Occidental Petroleum Buffetted
Occidental Petroleum’s share price peak for 2022 came on 29 August, when the stock closed at $75.26 having reached a high of $77.13 on the day.
Key to investor sentiment around this time was the news that legendary investor Warren Buffett was making moves towards a complete takeover of the business. Earlier in August, Buffett’s fund Berkshire Hathaway [BRK-A] had increased its stake in Occidental to above 20%, before receiving regulatory approval to acquire up to 50%.
However, despite Buffett’s activity, Bank of America analysts were bearish on the stock, saying “there are better options given [Occidental’s] limited upside.” BoA pointed to Buffett’s previous purchase of ConocoPhillips, which shortly preceded an oil price crash accompanying the 2008 financial crisis.
The Occidental Petroleum stock hit a seven-week low on 26 September, closing at $57.43, which apparently prompted Buffett to resume his purchase. Since 26 September, the stock recovered 10.7%, but with oil prices struggling amid fears of a global recession, many take the view that the history of Buffet’s ConocoPhillips investment — where the stock price plummeted in 2008 after Berkshire Hathaway acquired a 5.5% stake — is about to repeat itself.
ConocoPhillips insiders in sell-off
In the meantime, ConocoPhillips has struggled relative to Occidental this year. Its 2022 share price peak came on 8 June at $124.08. The closest it has come since was on 14 September, when it hit $117.71, but the stock has fallen off sharply since, dropping 16.1% to 27 September. Since then, however, the share price has recovered 12.9%.

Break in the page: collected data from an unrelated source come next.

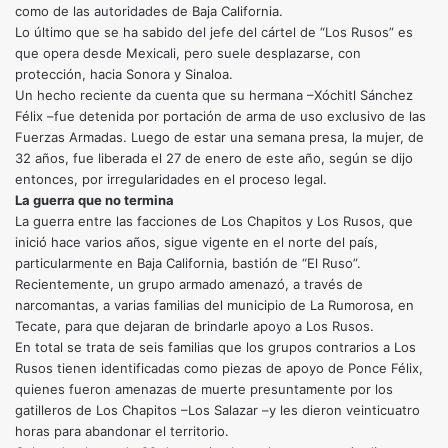
como de las autoridades de Baja California.
Lo último que se ha sabido del jefe del cártel de “Los Rusos” es
que opera desde Mexicali, pero suele desplazarse, con
protección, hacia Sonora y Sinaloa.
Un hecho reciente da cuenta que su hermana –Xóchitl Sánchez
Félix –fue detenida por portación de arma de uso exclusivo de las
Fuerzas Armadas. Luego de estar una semana presa, la mujer, de
32 años, fue liberada el 27 de enero de este año, según se dijo
entonces, por irregularidades en el proceso legal.
La guerra que no termina
La guerra entre las facciones de Los Chapitos y Los Rusos, que
inició hace varios años, sigue vigente en el norte del país,
particularmente en Baja California, bastión de “El Ruso”.
Recientemente, un grupo armado amenazó, a través de
narcomantas, a varias familias del municipio de La Rumorosa, en
Tecate, para que dejaran de brindarle apoyo a Los Rusos.
En total se trata de seis familias que los grupos contrarios a Los
Rusos tienen identificadas como piezas de apoyo de Ponce Félix,
quienes fueron amenazas de muerte presuntamente por los
gatilleros de Los Chapitos –Los Salazar –y les dieron veinticuatro
horas para abandonar el territorio.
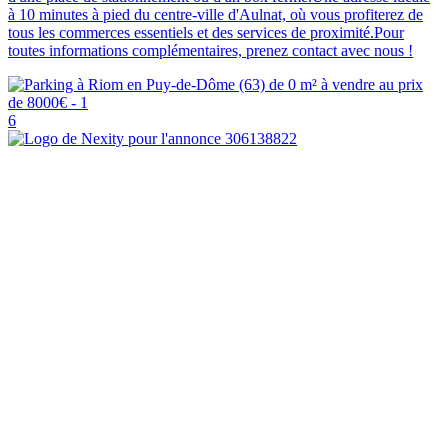
à 10 minutes à pied du centre-ville d'Aulnat, où vous profiterez de
tous les commerces essentiels et des services de proximité.Pour
toutes informations complémentaires, prenez contact avec nous !
6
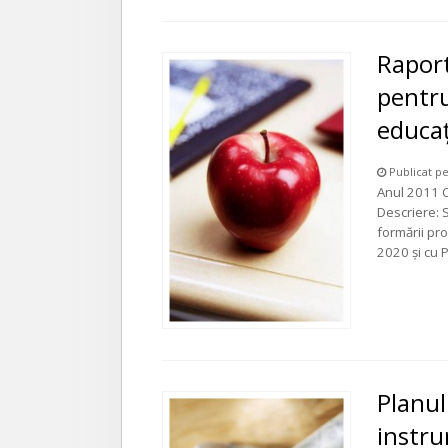
Raport
pentr
educaţ
Publicat pe
Anul 2011 C
Descriere: 
formării pr
2020 şi cu 
Planul
instru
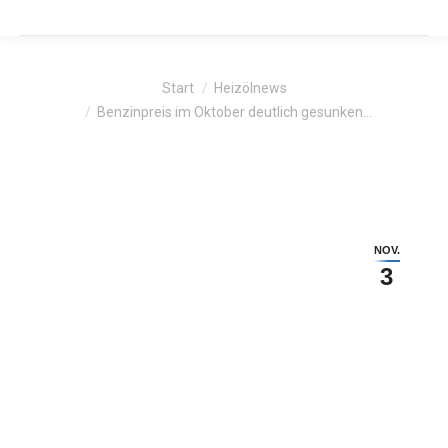
Sie befinden sich hier:
Start
Heizölnews
Benzinpreis im Oktober deutlich gesunken…
NOV.
3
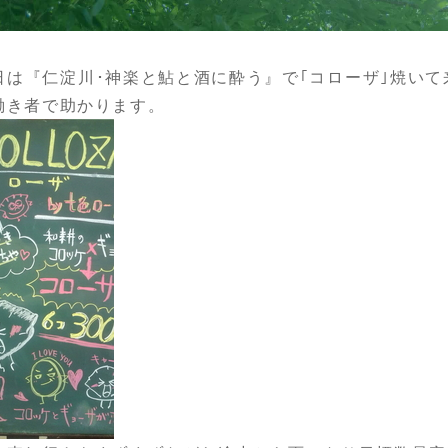
日は『仁淀川･神楽と鮎と酒に酔う』で｢コローザ｣焼い
働き者で助かります。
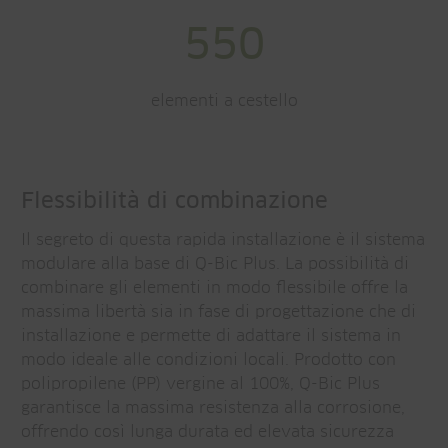
550
elementi a cestello
Flessibilità di combinazione
Il segreto di questa rapida installazione è il sistema
modulare alla base di Q-Bic Plus. La possibilità di
combinare gli elementi in modo flessibile offre la
massima libertà sia in fase di progettazione che di
installazione e permette di adattare il sistema in
modo ideale alle condizioni locali. Prodotto con
polipropilene (PP) vergine al 100%, Q-Bic Plus
garantisce la massima resistenza alla corrosione,
offrendo così lunga durata ed elevata sicurezza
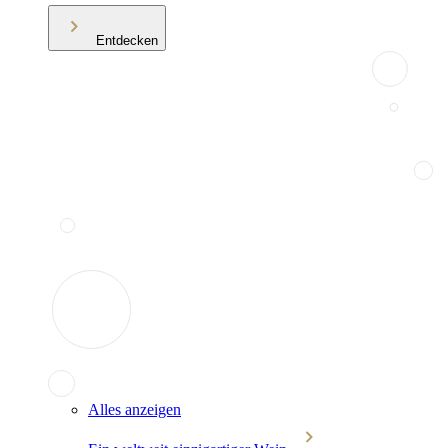
Entdecken
Alles anzeigen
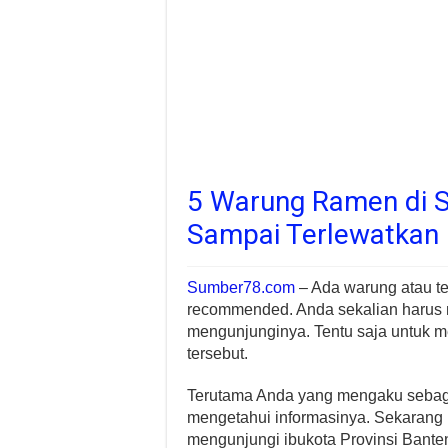
5 Warung Ramen di S
Sampai Terlewatkan
Sumber78.com
– Ada warung atau t
recommended. Anda sekalian harus m
mengunjunginya. Tentu saja untuk m
tersebut.
Terutama Anda yang mengaku sebaga
mengetahui informasinya. Sekaran
mengunjungi ibukota Provinsi Banten 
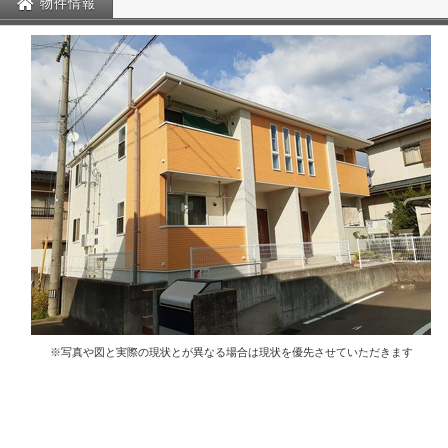
物件情報
※写真や図と実際の現状とが異なる場合は現状を優先させていただきます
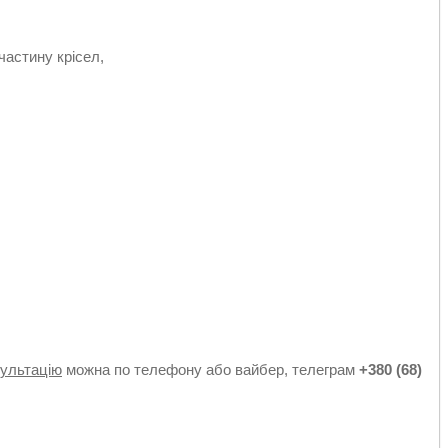
астину крісел,
к
сультацію
можна по телефону або вайбер, телеграм
+380 (68)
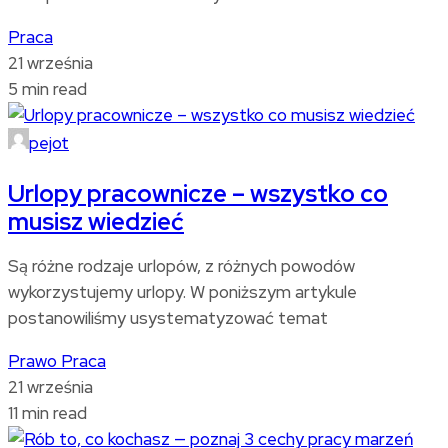
Praca
21 września
5 min read
pejot
Urlopy pracownicze – wszystko co
musisz wiedzieć
Są różne rodzaje urlopów, z różnych powodów
wykorzystujemy urlopy. W poniższym artykule
postanowiliśmy usystematyzować temat
Prawo
Praca
21 września
11 min read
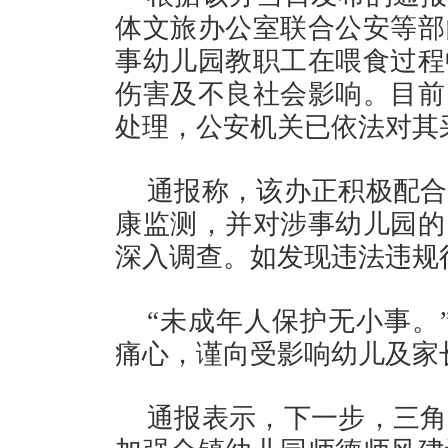
体文旅办公室联合公安等部
事幼儿园教职工在喂食过程
伤害及不良社会影响。目前
处理，公安机关已依法对其
通报称，该办正积极配合
康监测，并对涉事幼儿园的
深入调查。如发现违法违规
“未成年人保护无小事。
痛心，谨向受影响幼儿及家
通报表示，下一步，三角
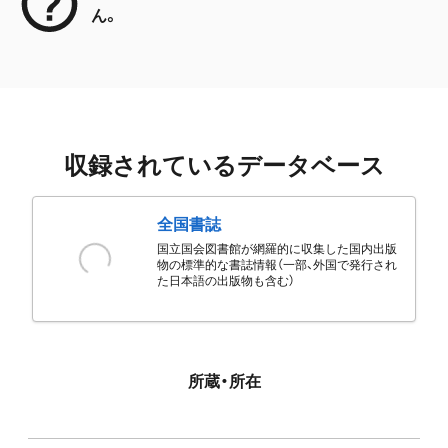
ん。
収録されているデータベース
全国書誌
国立国会図書館が網羅的に収集した国内出版
物の標準的な書誌情報（一部、外国で発行され
た日本語の出版物も含む）
所蔵・所在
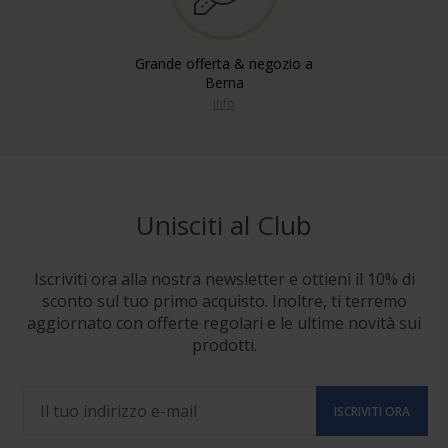
Grande offerta & negozio a
Berna
info
Unisciti al Club
Iscriviti ora alla nostra newsletter e ottieni il 10% di
sconto sul tuo primo acquisto. Inoltre, ti terremo
aggiornato con offerte regolari e le ultime novità sui
prodotti.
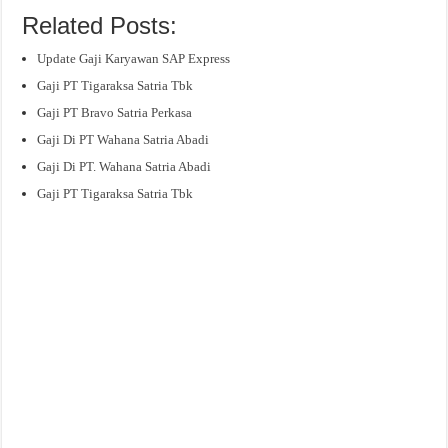
Related Posts:
Update Gaji Karyawan SAP Express
Gaji PT Tigaraksa Satria Tbk
Gaji PT Bravo Satria Perkasa
Gaji Di PT Wahana Satria Abadi
Gaji Di PT. Wahana Satria Abadi
Gaji PT Tigaraksa Satria Tbk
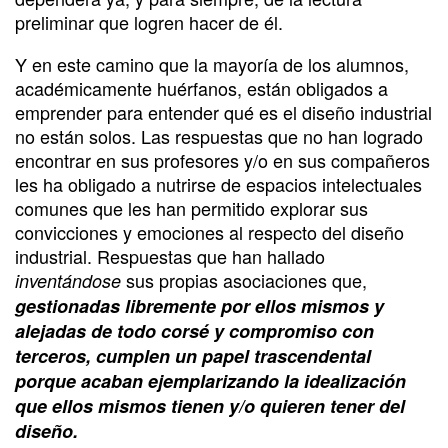
preliminar que logren hacer de él.
Y en este camino que la mayoría de los alumnos,
académicamente huérfanos, están obligados a
emprender para entender qué es el diseño industrial
no están solos. Las respuestas que no han logrado
encontrar en sus profesores y/o en sus compañeros
les ha obligado a nutrirse de espacios intelectuales
comunes que les han permitido explorar sus
convicciones y emociones al respecto del diseño
industrial. Respuestas que han hallado
sus propias asociaciones que,
inventándose
gestionadas libremente por ellos mismos y
alejadas de todo corsé y compromiso con
terceros, cumplen un papel trascendental
porque acaban ejemplarizando la idealización
que ellos mismos tienen y/o quieren tener del
diseño.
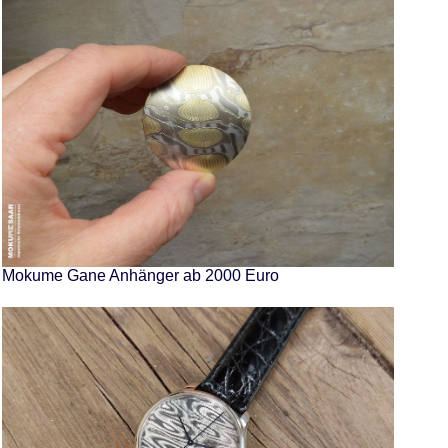
Mokume Gane Anhänger ab 2000 Euro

The largest single-day drop in recent weeks came on 23 September, when the stock fell 8.6% in a single day. The slide coincided with a 4.8% drop in the price of Brent Crude, but ConocoPhillips seemed especially hard-hit compared to competitors, with Occidental slipping 5.1% and Exxon Mobil losing 5.3% on the same day.
Insiders have been selling shares in ConocoPhillips over the last 3–6 months, including director and advisor Timothy Leach, who sold $4.2m in shares at $102 each.
Its most recent earnings report came in 3.44% above analyst expectations, while Occidental’s came in 7.85% higher.
However, analysts are typically upbeat about ConocoPhillips. Piper Sandler analyst Ryan Todd recently raised his price target for the stock from $123 to $134, citing near-record distillate margins as part of the upside case for the stock.
Walkout closes Exxon Mobil refinery
Similarly to ConocoPhillips, investors need to look back to early June for Exxon Mobil’s high point this year, where the 8 June close of $103.58 marked a 74.6% increase year-to-date. With the exception of the last week of September, the stock has largely remained upward of $90 since June. However, as of Monday’s close, it once again seems to be rallying above $90.
Its most recent earnings report provided the biggest surprise of all three oil and gas companies, with an upside of 8.95%.
However, Exxon Mobil has been hit by strike action in France, which has led to the closure of its 235,000 barrel per day refinery, Fos-Sur-Mer. French unions CGT and Force Ouvriere have led walkouts over demands for higher pay in response to inflation.
At the same time as upgrading his target for ConocoPhillips, Piper Sandler analyst Ryan Todd lowered his target for Exxon Mobil, from $109 to $108.
There was, however, some positive news for Exxon Mobil recently, with the announcement on 30 September that it has signed an agreement with Malaysian-based MISC Berhad [MISC.KL] for two liquefied natural gas carriers. The vessels are set for delivery in Q1 2023.